Uptodai.com - Pemain keturunan Daijiro Chirino belakangan ini sukses mencuri perhatian publik sepak bola nasional berkat performa impresifnya di kompetisi Eropa. Pemuda berusia 23 tahun tersebut kini memperkuat UD Almeria, klub yang berkompetisi di kasta kedua Liga Spanyol atau La Liga 2. Kehadirannya di radar PSSI memberikan angin segar bagi kedalaman skuad Garuda, terutama di sektor pertahanan.

Meskipun bermain di level kedua, kompetisi sepak bola Spanyol terkenal memiliki standar teknis yang sangat tinggi. Chirino secara konsisten mampu bersaing dengan pemain-pemain berbakat dari berbagai belahan dunia yang merumput di sana. Hal ini membuktikan bahwa kualitas sang pemain sudah teruji di lingkungan sepak bola yang kompetitif dan profesional.

Profil Pemain Keturunan Daijiro Chirino dan Akar Budaya Maluku

Lahir pada 24 Januari 2003 di Belanda, Daijiro Chirino merupakan sosok pemain dengan latar belakang budaya yang sangat kaya. Ia memiliki darah campuran antara Belanda, Curacao, dan Indonesia yang mengalir dalam nadinya. Identitas Indonesia ini didapatkan Chirino melalui garis keturunan sang ibu yang berasal dari Maluku.

Keluarga besarnya memiliki keterikatan emosional yang kuat dengan tanah leluhur di Kepulauan Maluku. Kakeknya diketahui berasal dari Saparua, sementara sang nenek merupakan putra daerah asli dari Ihamahu. Latar belakang inilah yang membuat nama Chirino mulai ramai dibicarakan oleh para pemandu bakat dan suporter Timnas Indonesia.

Koneksi Maluku dalam skuad Garuda memang sedang menguat dalam beberapa tahun terakhir. Kehadiran Chirino tentu akan menambah daftar panjang pemain diaspora asal Maluku yang memilih untuk membela tanah air kakek-nenek mereka. Hal ini sekaligus memperkuat identitas kultural di dalam tim nasional besutan Shin Tae-yong.
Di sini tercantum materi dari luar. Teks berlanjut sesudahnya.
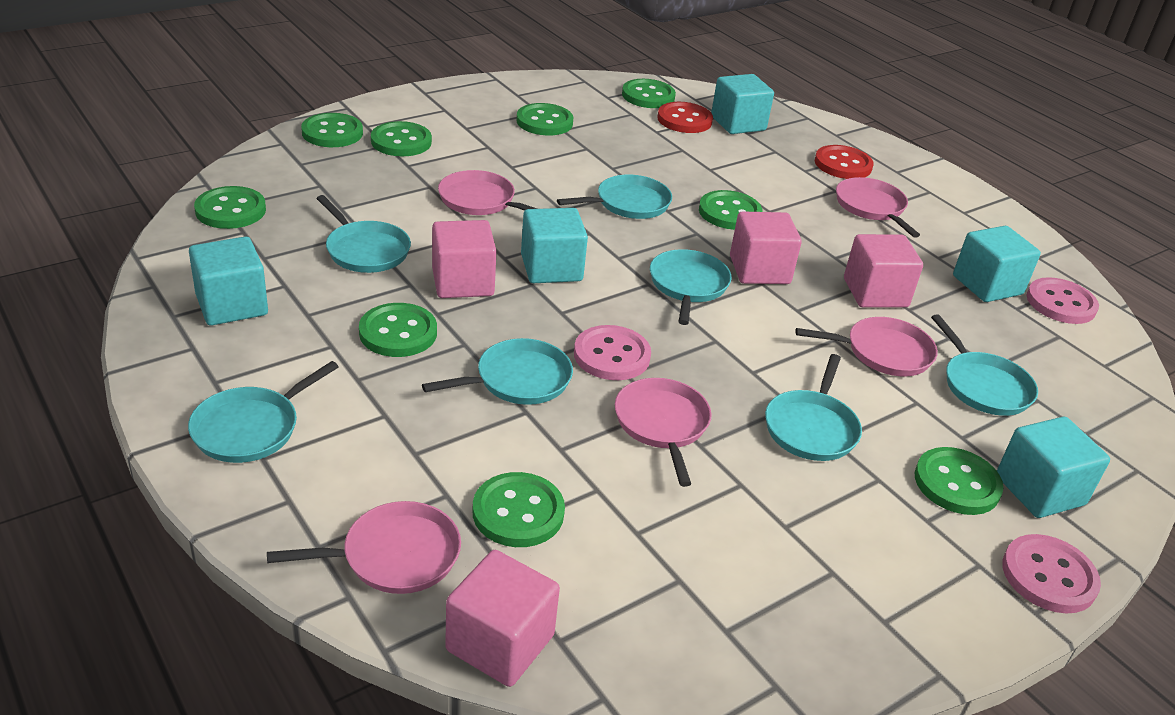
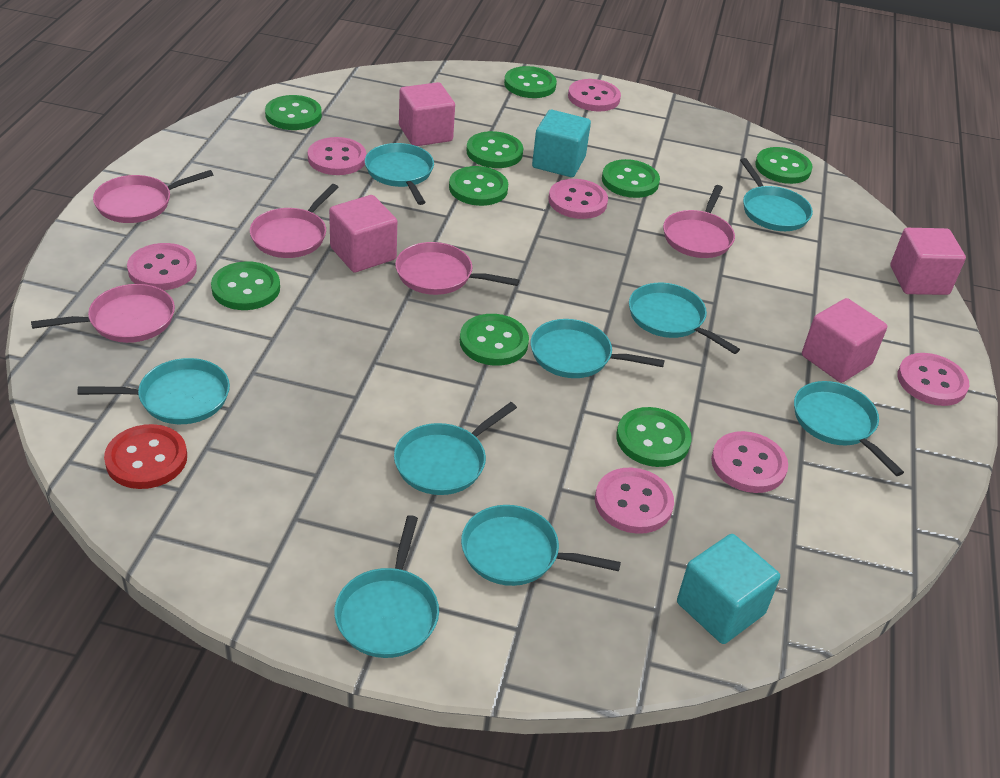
pink button: 3 -> 7
red button: 2 -> 1
turquoise cube: 5 -> 2
turquoise pan: 7 -> 9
Kualitas Bek Almeria Berdarah Maluku di Kompetisi Spanyol

Secara teknis, Chirino merupakan pemain yang beroperasi sebagai bek kanan murni namun memiliki fleksibilitas posisi yang luar biasa. Dalam beberapa skema pertandingan, ia sering kali didorong lebih maju untuk mengisi peran sebagai wing-back. Kemampuannya dalam membantu serangan menjadi nilai tambah yang jarang dimiliki oleh bek kanan konvensional.

Berdasarkan data terbaru dari laman Transfermarkt, nilai pasar bek Almeria berdarah Maluku ini mencapai angka 1,5 juta euro. Jika dikonversikan ke dalam mata uang lokal, nilai tersebut setara dengan Rp26 miliar. Angka ini mencerminkan apresiasi pasar terhadap konsistensi performanya selama merumput di Spanyol.

Pada musim kompetisi 2025/2026, Chirino tercatat telah mengoleksi lebih dari 20 penampilan bersama UD Almeria di berbagai ajang resmi. Pelatih klub sering mempercayainya sebagai starter karena kedisiplinannya dalam menjaga area pertahanan. Selain itu, ia juga aktif terlibat dalam proses pembangunan serangan dari lini belakang atau build-up play.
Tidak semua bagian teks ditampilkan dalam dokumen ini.